Back on the button train

I have been enjoying my Logitech pointing devices for a while now. I stand by everything I wrote, especially how the T631 makes a lot of mousing feel more fun.

But - perhaps inevitably - I have also rediscovered limitations. They are the same ones that made me seriously annoyed at Apple's inabilities as an accessory maker.

Yes, I am back at the instances of style going before utility - the bad connotations of the word design if you will. Back to bemoaning the lack of separated physical buttons and the lack of precision that comes with the process.

All it took was an hour of good old original Command & conquer.

(Or many hours, it is so hard to keep track of time when playing.)

Command & conquer is a very early realtime strategy game, and the controls are extremely simple. After a while I even put away the keyboard, realizing I only needed it when saving. Virtually everything is done by pointing and clicking with the left mouse button.

Virtually.

The one thing you do regularly with the right mouse button is deselect your currently selected units. Strictly speaking, this is not even a necessary action. You can always click to select something else, or hold down the left button briefly to get a drag-selection which covers no units.
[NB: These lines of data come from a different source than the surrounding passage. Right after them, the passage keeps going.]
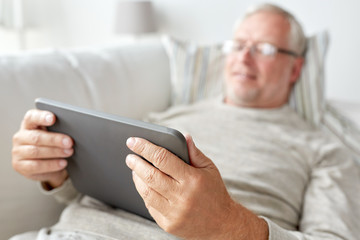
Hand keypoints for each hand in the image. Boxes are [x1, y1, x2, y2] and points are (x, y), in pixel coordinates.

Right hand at [12, 109, 72, 188]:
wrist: (48, 165)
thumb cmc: (53, 145)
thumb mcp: (56, 135)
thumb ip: (61, 129)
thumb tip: (75, 129)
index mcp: (29, 124)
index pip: (32, 117)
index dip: (42, 117)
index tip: (53, 118)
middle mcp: (21, 136)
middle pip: (37, 137)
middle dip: (55, 139)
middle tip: (70, 142)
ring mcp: (18, 152)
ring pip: (36, 151)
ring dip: (55, 152)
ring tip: (69, 152)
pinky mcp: (20, 166)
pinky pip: (35, 166)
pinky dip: (51, 164)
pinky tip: (63, 163)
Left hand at [126, 134, 267, 238]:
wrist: (222, 224)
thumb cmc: (215, 192)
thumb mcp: (210, 169)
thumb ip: (194, 153)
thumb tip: (183, 136)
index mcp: (192, 179)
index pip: (162, 158)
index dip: (145, 148)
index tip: (133, 141)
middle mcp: (181, 196)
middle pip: (150, 175)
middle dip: (136, 163)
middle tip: (130, 157)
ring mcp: (173, 212)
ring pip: (146, 192)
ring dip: (137, 178)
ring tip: (135, 169)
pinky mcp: (168, 224)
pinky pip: (149, 206)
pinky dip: (144, 193)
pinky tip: (144, 185)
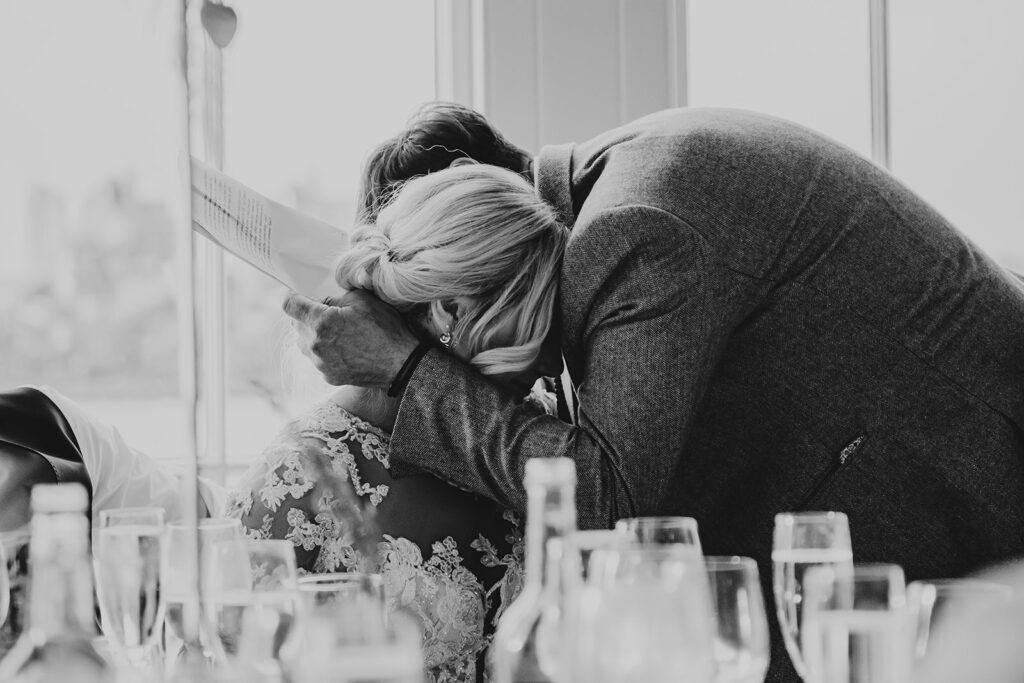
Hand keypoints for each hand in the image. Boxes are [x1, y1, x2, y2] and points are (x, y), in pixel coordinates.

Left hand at [283, 290, 419, 387]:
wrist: (400, 364)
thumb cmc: (384, 328)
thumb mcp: (362, 300)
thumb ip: (335, 297)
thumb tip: (321, 302)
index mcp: (321, 321)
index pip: (289, 305)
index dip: (291, 296)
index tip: (296, 295)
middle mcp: (314, 344)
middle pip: (295, 324)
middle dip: (307, 316)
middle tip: (329, 314)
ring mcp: (320, 363)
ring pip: (304, 343)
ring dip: (314, 335)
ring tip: (339, 334)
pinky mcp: (327, 376)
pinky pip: (317, 359)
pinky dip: (325, 352)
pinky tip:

Still, in the heat of battle, it is pretty darn convenient to be able to right-click anywhere and be sure you do not accidentally send all your tanks to the wrong side of the map with your next click.

This one action becomes frustratingly unreliable with a touch-surface, one-button mouse. Not only do you need to make sure the left side of the mouse is clear for a right-click to register, if you get it wrong your mouse will helpfully left-click for you instead. So yes, now my tanks halted their attack and turned around.

I was still having fun and all, but it took such a small thing to realize just how much touch mice still put form over function.

Soon, I found myself digging out my Microsoft comfort 3000 something-or-other mouse along with a long USB extension cable. What a difference! Suddenly, the thing I want happens All the TimeTM!

So, when will we get either touch-mouse software which makes right-clicking reliable, or a touch-mouse with several truly physical and separate buttons?

Multiple buttons were not a broken thing so please, fix this.

(And to Apple in particular: please make a truly great mouse some day. Please?)